[Extracted lines]
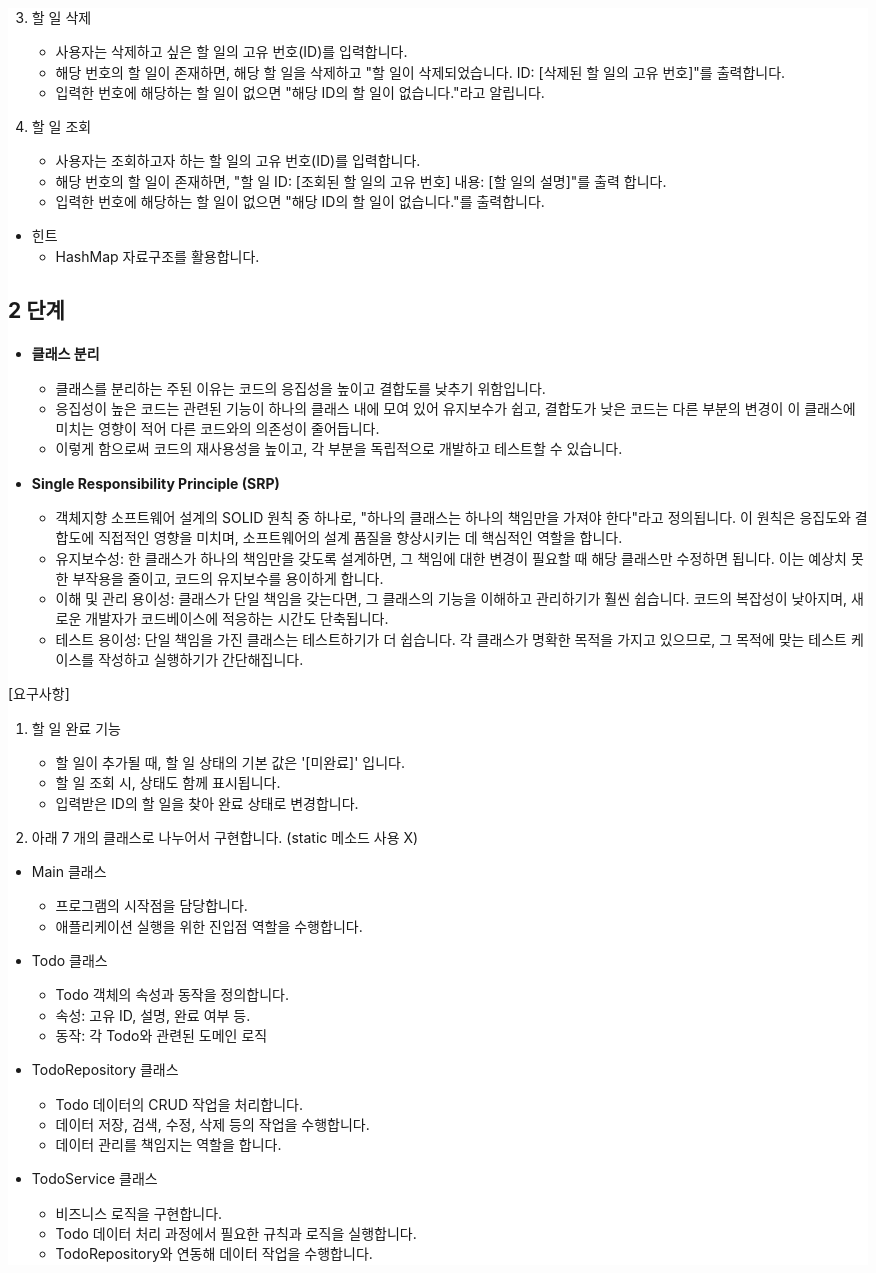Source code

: 3. 할 일 삭제
    - 사용자는 삭제하고 싶은 할 일의 고유 번호(ID)를 입력합니다.
    - 해당 번호의 할 일이 존재하면, 해당 할 일을 삭제하고 "할 일이 삭제되었습니다. ID: [삭제된 할 일의 고유 번호]"를 출력합니다.
    - 입력한 번호에 해당하는 할 일이 없으면 "해당 ID의 할 일이 없습니다."라고 알립니다.

4. 할 일 조회
    - 사용자는 조회하고자 하는 할 일의 고유 번호(ID)를 입력합니다.
    - 해당 번호의 할 일이 존재하면, "할 일 ID: [조회된 할 일의 고유 번호] 내용: [할 일의 설명]"를 출력 합니다.
    - 입력한 번호에 해당하는 할 일이 없으면 "해당 ID의 할 일이 없습니다."를 출력합니다.

- 힌트
    - HashMap 자료구조를 활용합니다.



## 2 단계
- **클래스 분리**
    - 클래스를 분리하는 주된 이유는 코드의 응집성을 높이고 결합도를 낮추기 위함입니다.
    - 응집성이 높은 코드는 관련된 기능이 하나의 클래스 내에 모여 있어 유지보수가 쉽고, 결합도가 낮은 코드는 다른 부분의 변경이 이 클래스에 미치는 영향이 적어 다른 코드와의 의존성이 줄어듭니다.
    - 이렇게 함으로써 코드의 재사용성을 높이고, 각 부분을 독립적으로 개발하고 테스트할 수 있습니다.

- **Single Responsibility Principle (SRP)**
    - 객체지향 소프트웨어 설계의 SOLID 원칙 중 하나로, "하나의 클래스는 하나의 책임만을 가져야 한다"라고 정의됩니다. 이 원칙은 응집도와 결합도에 직접적인 영향을 미치며, 소프트웨어의 설계 품질을 향상시키는 데 핵심적인 역할을 합니다.
    - 유지보수성: 한 클래스가 하나의 책임만을 갖도록 설계하면, 그 책임에 대한 변경이 필요할 때 해당 클래스만 수정하면 됩니다. 이는 예상치 못한 부작용을 줄이고, 코드의 유지보수를 용이하게 합니다.
    - 이해 및 관리 용이성: 클래스가 단일 책임을 갖는다면, 그 클래스의 기능을 이해하고 관리하기가 훨씬 쉽습니다. 코드의 복잡성이 낮아지며, 새로운 개발자가 코드베이스에 적응하는 시간도 단축됩니다.
    - 테스트 용이성: 단일 책임을 가진 클래스는 테스트하기가 더 쉽습니다. 각 클래스가 명확한 목적을 가지고 있으므로, 그 목적에 맞는 테스트 케이스를 작성하고 실행하기가 간단해집니다.

[요구사항]
1. 할 일 완료 기능
    - 할 일이 추가될 때, 할 일 상태의 기본 값은 '[미완료]' 입니다.
    - 할 일 조회 시, 상태도 함께 표시됩니다.
    - 입력받은 ID의 할 일을 찾아 완료 상태로 변경합니다.

2. 아래 7 개의 클래스로 나누어서 구현합니다. (static 메소드 사용 X)
- Main 클래스
    - 프로그램의 시작점을 담당합니다.
    - 애플리케이션 실행을 위한 진입점 역할을 수행합니다.

- Todo 클래스
    - Todo 객체의 속성과 동작을 정의합니다.
    - 속성: 고유 ID, 설명, 완료 여부 등.
    - 동작: 각 Todo와 관련된 도메인 로직

- TodoRepository 클래스
    - Todo 데이터의 CRUD 작업을 처리합니다.
    - 데이터 저장, 검색, 수정, 삭제 등의 작업을 수행합니다.
    - 데이터 관리를 책임지는 역할을 합니다.

- TodoService 클래스
    - 비즈니스 로직을 구현합니다.
    - Todo 데이터 처리 과정에서 필요한 규칙과 로직을 실행합니다.
    - TodoRepository와 연동해 데이터 작업을 수행합니다.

Task brief: Pick out each line above that contains the word "구현합니다" and copy those lines.

Output:
2. 아래 7 개의 클래스로 나누어서 구현합니다. (static 메소드 사용 X)
    - 비즈니스 로직을 구현합니다.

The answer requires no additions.